Confirmation Through Retrospection
What I found most valuable about the course wasn’t necessarily new information, but rather the confirmation that many practices I’d developed through experience align with industry best practices. It was validating to see that my intuitive approaches to problem-solving and product development have theoretical underpinnings.
The course helped me understand that my background—a mix of technical knowledge, design thinking, and business acumen—isn’t just a collection of random skills but actually the ideal foundation for product management. Being “a bit good at everything” isn’t a lack of specialization; it’s precisely what makes for effective product leadership.
The Value of Formal Education in an Experience-Driven Field
While experience has been my primary teacher, I found tremendous value in formalizing that knowledge through education. The course helped me:
- Fill language gaps: I now have proper terminology for concepts I’ve been applying intuitively
- Identify blind spots: Areas where my self-taught approach could be more structured
- Validate approaches: Confirmation that my instincts align with best practices
- Build confidence: Assurance that my generalist tendencies are an asset, not a liability
Looking Forward
Armed with this formal framework to complement my practical experience, I’m excited to apply these structured approaches more intentionally. The Design Sprint methodology, in particular, offers a clear path to more efficient innovation and validation.
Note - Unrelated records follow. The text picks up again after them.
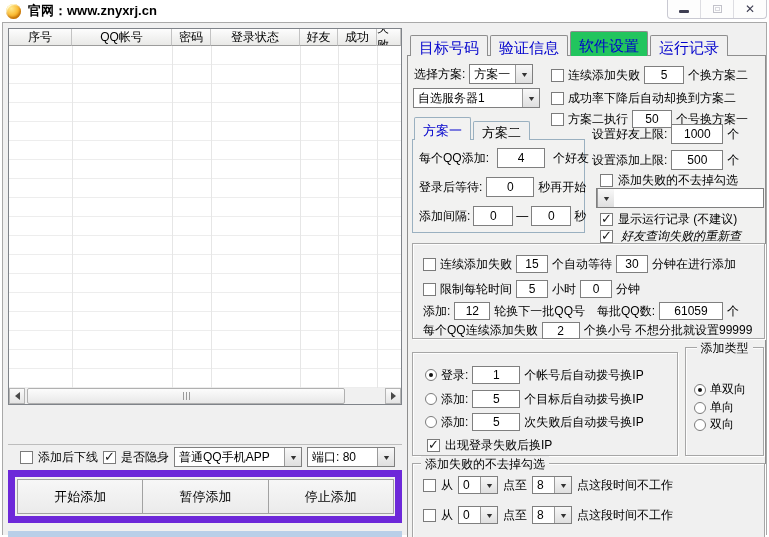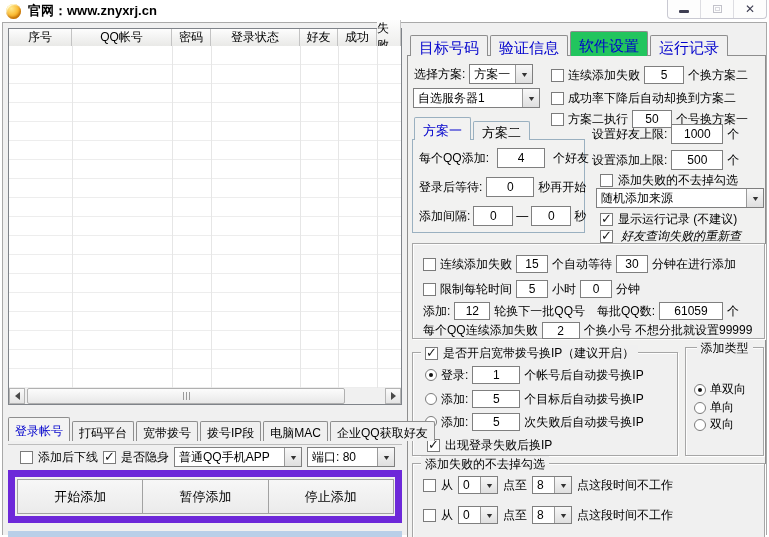"序号" .thead { align-items: center -> none }
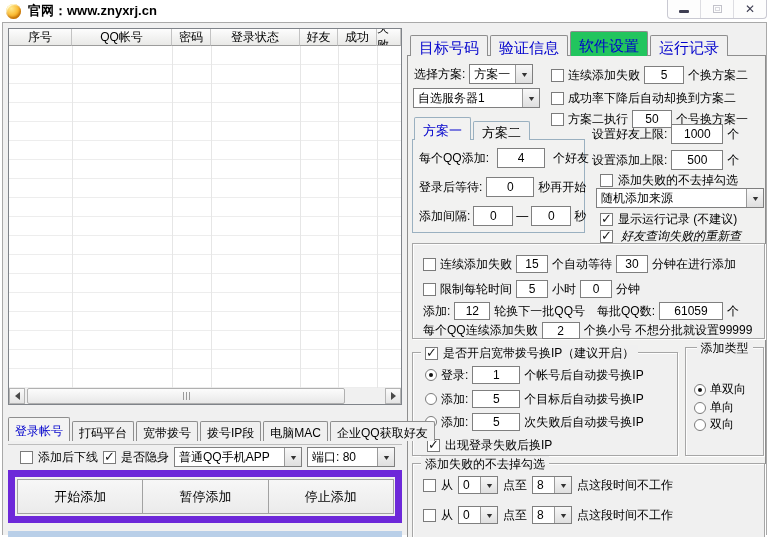"随机添加来源" span.val { html: <span>随机添加来源</span> -> none }
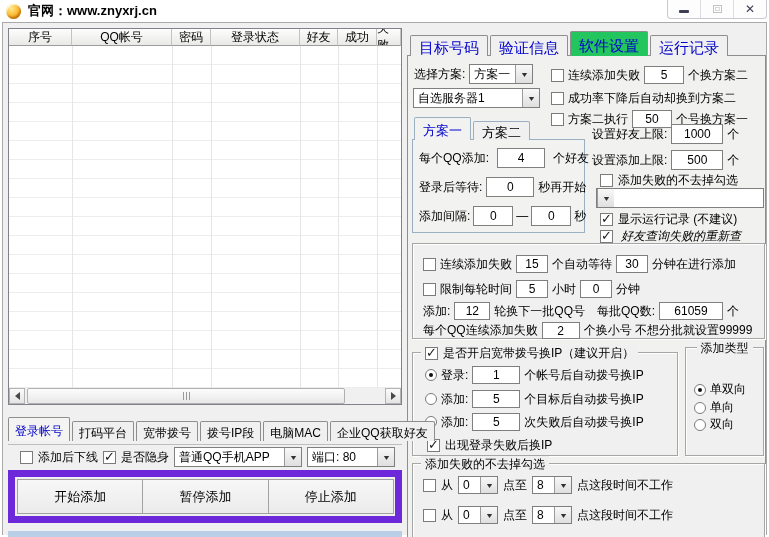"是否开启宽带拨号换IP（建议开启）" div.legend { html: <div> <span></span> <span>是否开启宽带拨号换IP（建议开启）</span> </div> -> none }
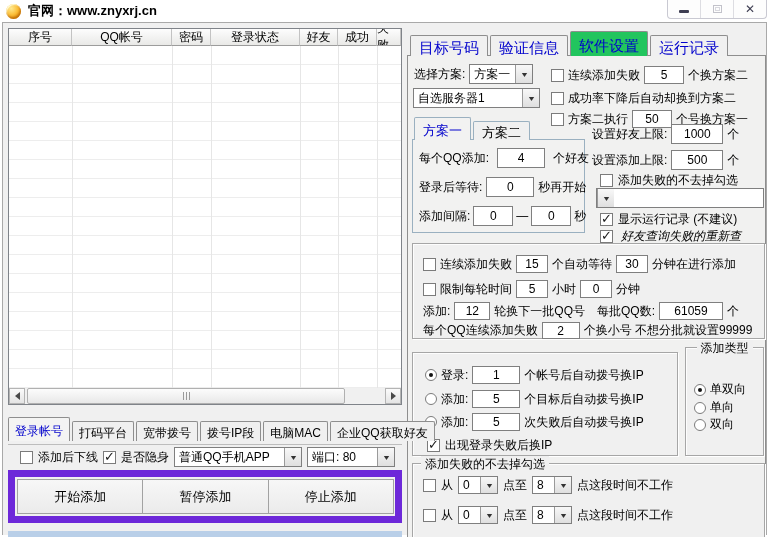"登录帐号" div.btabs { html: <div> <div>登录帐号</div> <div>打码平台</div> <div>宽带拨号</div> <div>拨号IP段</div> <div>电脑MAC</div> <div>企业QQ获取好友</div> </div> -> none }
For others on a similar journey, I’d recommend finding the balance between hands-on experience and formal education. Each enhances the other, creating a more complete product manager than either could produce alone.
Product management may be a field where you’re always “a bit good at everything,” but with intentional education and reflective practice, that breadth becomes your greatest strength rather than a sign of indecision.